_The task_
Quote the data verbatim from its first line up to and including the line that contains "Dot at: (322, 255)", and stop there.

_Given records_
▬▬▬▬▬▬

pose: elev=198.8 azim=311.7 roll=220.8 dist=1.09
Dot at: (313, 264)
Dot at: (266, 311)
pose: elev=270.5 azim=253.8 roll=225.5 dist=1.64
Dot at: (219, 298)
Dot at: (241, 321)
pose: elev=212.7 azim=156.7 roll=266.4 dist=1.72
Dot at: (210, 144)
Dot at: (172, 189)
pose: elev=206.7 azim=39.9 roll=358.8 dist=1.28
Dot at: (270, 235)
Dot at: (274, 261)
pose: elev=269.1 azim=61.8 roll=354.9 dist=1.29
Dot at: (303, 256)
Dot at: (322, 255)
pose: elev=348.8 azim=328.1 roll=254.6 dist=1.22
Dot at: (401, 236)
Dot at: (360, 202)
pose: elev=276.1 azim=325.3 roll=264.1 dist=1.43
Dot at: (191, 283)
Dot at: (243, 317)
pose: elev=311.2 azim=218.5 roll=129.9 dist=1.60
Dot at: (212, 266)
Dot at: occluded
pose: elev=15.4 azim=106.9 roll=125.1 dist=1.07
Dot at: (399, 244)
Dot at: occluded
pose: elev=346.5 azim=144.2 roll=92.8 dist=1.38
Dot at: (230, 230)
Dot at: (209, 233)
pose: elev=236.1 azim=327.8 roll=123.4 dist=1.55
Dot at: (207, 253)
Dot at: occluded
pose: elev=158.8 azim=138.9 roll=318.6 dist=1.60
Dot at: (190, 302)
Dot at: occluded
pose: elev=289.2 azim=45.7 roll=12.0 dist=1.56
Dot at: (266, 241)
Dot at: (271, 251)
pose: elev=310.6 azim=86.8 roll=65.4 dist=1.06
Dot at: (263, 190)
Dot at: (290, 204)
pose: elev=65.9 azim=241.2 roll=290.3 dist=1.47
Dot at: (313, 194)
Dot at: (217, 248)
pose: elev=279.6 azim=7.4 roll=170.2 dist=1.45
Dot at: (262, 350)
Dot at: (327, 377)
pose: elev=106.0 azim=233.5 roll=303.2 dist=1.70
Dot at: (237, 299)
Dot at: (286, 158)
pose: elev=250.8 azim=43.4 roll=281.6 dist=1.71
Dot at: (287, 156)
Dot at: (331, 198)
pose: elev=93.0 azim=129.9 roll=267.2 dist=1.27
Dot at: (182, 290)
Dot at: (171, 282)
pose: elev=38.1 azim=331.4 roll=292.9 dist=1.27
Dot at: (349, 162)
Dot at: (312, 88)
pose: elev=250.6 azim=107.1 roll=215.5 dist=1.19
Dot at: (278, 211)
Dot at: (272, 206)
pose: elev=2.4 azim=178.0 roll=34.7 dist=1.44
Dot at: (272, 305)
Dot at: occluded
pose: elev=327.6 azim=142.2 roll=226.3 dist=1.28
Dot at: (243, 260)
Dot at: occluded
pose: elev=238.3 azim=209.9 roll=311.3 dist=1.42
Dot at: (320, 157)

▬▬▬▬▬▬

_Answer for the task_
pose: elev=198.8 azim=311.7 roll=220.8 dist=1.09
Dot at: (313, 264)
Dot at: (266, 311)
pose: elev=270.5 azim=253.8 roll=225.5 dist=1.64
Dot at: (219, 298)
Dot at: (241, 321)
pose: elev=212.7 azim=156.7 roll=266.4 dist=1.72
Dot at: (210, 144)
Dot at: (172, 189)
pose: elev=206.7 azim=39.9 roll=358.8 dist=1.28
Dot at: (270, 235)
Dot at: (274, 261)
pose: elev=269.1 azim=61.8 roll=354.9 dist=1.29
Dot at: (303, 256)
Dot at: (322, 255)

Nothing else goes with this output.